A clear communication in comprehensible language helps a patient to better understand his condition, and treatment, can clear his/her confusion, and improve trust.
For Example, imagine if a doctor tells a patient that they have an Anterior cruciate ligament fracture, their meniscus is damaged and they need to undergo surgery.
A common man who has had no exposure to medical education can get confused when encountered with medical jargon during consultation. He might not be even aware of what Anterior cruciate ligament or meniscus is.
While some doctors do explain the condition through the use of charts and pictures, a video explaining the condition, the course of treatment, and post-treatment care would give a patient more confidence and eliminate any confusion.
Take a look at another case: A patient taking physiotherapy is suggested to do some exercises at home.

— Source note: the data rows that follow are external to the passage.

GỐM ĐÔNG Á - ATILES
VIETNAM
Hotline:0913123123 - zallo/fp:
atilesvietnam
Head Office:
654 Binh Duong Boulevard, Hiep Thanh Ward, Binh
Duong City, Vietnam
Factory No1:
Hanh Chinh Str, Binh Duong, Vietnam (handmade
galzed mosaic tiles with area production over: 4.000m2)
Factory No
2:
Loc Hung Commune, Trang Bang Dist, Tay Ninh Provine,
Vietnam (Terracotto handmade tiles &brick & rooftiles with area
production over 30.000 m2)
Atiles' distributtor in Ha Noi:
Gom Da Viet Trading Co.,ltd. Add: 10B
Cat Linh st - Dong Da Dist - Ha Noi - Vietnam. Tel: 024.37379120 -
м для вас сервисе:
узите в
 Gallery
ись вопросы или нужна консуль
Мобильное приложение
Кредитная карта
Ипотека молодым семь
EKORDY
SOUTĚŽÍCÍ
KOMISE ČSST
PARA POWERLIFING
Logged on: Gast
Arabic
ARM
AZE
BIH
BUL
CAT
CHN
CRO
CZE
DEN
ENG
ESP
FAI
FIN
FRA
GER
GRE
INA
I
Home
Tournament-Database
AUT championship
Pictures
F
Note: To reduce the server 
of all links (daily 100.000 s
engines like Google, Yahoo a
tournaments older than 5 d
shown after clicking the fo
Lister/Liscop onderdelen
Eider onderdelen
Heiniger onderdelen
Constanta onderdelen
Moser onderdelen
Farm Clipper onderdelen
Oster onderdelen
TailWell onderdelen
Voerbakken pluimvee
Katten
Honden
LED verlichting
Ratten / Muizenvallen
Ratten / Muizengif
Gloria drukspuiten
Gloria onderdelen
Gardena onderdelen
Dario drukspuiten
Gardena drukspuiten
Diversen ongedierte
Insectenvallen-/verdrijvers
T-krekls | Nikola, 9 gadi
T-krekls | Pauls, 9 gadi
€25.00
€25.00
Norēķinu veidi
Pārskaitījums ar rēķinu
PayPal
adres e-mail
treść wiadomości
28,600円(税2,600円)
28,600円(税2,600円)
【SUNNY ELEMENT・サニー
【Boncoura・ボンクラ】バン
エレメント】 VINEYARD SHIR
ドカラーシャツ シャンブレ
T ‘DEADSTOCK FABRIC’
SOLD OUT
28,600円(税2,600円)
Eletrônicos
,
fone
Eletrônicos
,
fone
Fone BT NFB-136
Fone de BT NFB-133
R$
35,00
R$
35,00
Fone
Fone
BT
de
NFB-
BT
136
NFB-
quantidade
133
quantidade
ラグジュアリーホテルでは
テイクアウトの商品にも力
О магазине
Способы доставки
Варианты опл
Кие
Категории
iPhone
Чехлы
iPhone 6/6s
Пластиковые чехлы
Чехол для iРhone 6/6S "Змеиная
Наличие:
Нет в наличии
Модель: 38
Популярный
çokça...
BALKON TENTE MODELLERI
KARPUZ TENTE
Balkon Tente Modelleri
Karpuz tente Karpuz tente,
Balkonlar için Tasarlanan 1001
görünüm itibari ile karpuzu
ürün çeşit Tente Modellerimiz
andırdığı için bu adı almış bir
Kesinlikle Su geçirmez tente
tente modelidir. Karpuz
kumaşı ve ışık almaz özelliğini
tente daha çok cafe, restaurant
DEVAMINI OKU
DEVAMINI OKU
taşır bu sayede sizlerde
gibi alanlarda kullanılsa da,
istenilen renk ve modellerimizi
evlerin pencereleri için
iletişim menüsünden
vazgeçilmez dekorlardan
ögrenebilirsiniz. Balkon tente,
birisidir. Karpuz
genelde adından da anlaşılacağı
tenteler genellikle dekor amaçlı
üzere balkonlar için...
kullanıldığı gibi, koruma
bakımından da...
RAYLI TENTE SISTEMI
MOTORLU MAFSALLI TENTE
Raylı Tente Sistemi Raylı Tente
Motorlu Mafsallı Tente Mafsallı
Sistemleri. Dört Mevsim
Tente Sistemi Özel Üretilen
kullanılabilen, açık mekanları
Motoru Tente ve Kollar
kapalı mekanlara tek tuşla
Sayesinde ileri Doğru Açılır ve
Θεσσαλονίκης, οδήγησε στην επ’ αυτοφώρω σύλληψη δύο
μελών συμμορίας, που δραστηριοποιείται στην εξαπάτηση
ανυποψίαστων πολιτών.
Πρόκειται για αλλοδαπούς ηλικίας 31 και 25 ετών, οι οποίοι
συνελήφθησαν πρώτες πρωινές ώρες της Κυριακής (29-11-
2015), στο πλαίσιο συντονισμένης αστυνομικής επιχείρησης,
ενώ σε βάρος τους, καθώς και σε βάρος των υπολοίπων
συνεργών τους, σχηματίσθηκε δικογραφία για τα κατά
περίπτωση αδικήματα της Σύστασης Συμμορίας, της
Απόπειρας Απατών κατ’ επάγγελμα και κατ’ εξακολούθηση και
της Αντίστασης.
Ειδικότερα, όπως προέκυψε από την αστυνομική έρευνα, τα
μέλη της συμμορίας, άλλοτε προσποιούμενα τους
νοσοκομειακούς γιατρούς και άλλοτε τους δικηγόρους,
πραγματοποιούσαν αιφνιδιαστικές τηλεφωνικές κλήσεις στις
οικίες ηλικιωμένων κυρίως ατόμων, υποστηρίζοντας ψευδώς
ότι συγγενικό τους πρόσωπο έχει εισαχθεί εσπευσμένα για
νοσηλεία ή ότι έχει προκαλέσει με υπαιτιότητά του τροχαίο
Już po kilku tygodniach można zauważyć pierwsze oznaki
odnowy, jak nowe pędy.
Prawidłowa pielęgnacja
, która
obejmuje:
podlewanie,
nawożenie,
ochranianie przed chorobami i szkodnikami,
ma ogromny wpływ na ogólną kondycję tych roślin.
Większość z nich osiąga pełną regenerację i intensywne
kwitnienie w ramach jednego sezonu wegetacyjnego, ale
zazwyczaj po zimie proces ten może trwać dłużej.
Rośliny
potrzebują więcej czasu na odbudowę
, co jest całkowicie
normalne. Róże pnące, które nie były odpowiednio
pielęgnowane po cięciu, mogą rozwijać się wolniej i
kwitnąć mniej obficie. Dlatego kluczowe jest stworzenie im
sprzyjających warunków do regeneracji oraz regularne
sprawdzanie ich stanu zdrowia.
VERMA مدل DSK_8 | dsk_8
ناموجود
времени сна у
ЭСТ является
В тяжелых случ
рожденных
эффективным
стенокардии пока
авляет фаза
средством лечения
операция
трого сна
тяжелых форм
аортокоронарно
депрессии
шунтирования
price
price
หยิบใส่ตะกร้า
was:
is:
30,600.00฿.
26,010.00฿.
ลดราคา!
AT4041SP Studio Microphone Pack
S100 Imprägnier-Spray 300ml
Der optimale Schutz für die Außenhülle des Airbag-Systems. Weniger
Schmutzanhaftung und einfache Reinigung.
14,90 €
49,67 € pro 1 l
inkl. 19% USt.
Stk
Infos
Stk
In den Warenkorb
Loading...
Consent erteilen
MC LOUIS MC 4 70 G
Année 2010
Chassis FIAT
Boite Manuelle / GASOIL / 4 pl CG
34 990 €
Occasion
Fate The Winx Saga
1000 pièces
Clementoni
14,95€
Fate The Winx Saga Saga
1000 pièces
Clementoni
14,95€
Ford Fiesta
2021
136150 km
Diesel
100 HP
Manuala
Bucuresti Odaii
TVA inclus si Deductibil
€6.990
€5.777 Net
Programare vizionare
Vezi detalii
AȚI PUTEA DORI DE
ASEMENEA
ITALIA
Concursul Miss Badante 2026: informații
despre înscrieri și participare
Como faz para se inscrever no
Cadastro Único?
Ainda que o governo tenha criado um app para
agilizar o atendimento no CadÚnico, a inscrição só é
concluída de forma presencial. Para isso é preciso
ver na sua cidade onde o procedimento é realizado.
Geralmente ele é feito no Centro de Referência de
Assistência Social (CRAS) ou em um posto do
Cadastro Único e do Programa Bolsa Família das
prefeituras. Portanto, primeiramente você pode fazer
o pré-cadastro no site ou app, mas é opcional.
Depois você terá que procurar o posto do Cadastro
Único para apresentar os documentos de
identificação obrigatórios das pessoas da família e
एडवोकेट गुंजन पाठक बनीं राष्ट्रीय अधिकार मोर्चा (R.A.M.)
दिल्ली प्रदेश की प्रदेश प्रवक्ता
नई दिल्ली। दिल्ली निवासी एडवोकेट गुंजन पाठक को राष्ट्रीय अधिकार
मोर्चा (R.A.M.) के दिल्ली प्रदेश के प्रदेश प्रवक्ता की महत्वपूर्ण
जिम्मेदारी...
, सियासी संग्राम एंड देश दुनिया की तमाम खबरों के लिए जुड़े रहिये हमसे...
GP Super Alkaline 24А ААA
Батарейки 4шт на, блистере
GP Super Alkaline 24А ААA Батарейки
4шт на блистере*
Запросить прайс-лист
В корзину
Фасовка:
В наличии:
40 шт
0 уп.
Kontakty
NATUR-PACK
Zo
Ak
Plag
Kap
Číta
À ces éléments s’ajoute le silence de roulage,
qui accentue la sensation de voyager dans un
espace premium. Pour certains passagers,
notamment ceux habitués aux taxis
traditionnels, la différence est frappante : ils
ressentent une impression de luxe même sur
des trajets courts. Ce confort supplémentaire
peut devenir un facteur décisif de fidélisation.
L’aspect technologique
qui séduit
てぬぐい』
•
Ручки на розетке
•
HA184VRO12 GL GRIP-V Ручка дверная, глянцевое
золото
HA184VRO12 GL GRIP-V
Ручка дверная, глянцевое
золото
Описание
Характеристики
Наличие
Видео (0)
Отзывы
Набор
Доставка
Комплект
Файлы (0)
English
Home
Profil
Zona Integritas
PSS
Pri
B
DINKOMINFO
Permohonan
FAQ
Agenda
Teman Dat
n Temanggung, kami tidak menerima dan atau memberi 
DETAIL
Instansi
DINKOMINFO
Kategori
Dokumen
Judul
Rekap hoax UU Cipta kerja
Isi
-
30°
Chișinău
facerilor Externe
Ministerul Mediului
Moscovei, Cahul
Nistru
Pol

How can a doctor ensure that the patient has access to instructions on how to perform these exercises? Text to AI Video platforms like Sora can create engaging content explaining how to perform a particular exercise step-by-step. It can provide a video guide to the patients.
Through the platform, one can also create “How to use” videos for medical devices or other services.
This can empower small clinics and healthcare organizations who may not be able to afford a full video creation setup due to budgetary constraints to create patient education content in minutes.
You generally find medical students with their heads buried in books hundreds or thousands of pages thick. For those who have just entered the medical education stream, grasping a particular concept might be cumbersome.
This, however, can be made easy by AI video. For example, what if a student can see in a 3D form rather than read what Tegmentum is and what it does?
One can run simulations to understand complex topics in various scientific fields of biology or biochemistry.
Surgical training could also benefit immensely with a visual representation making the training more interactive. It will allow medical students and practicing surgeons to hone their skills in a realistic virtual setting.
This can bring a substantial change in how medicine is taught. Some startups such as MedVR are already using VR and AI to create simulated environments for medical practice and education.
Beyond these two prominent use cases, text-to-AI Video tools can be used to create contents in multiple medical settings, especially those that require extensive communication with patients like mental health therapy or even self-examination techniques.
While the technology is yet to be made available for public use and leaves a lot of scope for improvement, it can definitely aid healthcare practitioners, trainees and even patients.
(Image Source: Freepik)
Although the technology is promising and revolutionary, one has to also be aware of the challenges associated with it.
LLMs behind Generative AI platforms are trained on vast sets of data. Data is the foundation of AI models. So, the generative AI tool will also be as good as the data it is trained on.
This brings in the question of privacy and safety too.
A recent study published in the British Medical Journal highlighted the potential risks of using AI-assistant or chatbots like ChatGPT for medical information.
It found that the safeguard policies to block the generation of healthcare misinformation were either not robust or could be compromised easily.
With a text to AI Video platform, the misinformation risk increases multifold. Bad actors with nefarious intentions can easily create a hyper-realistic video of a medical professional endorsing a particular medicine or line of treatment, thus misleading the common people.
All these aspects have to be taken into consideration when integrating text-to-AI Video capabilities in healthcare.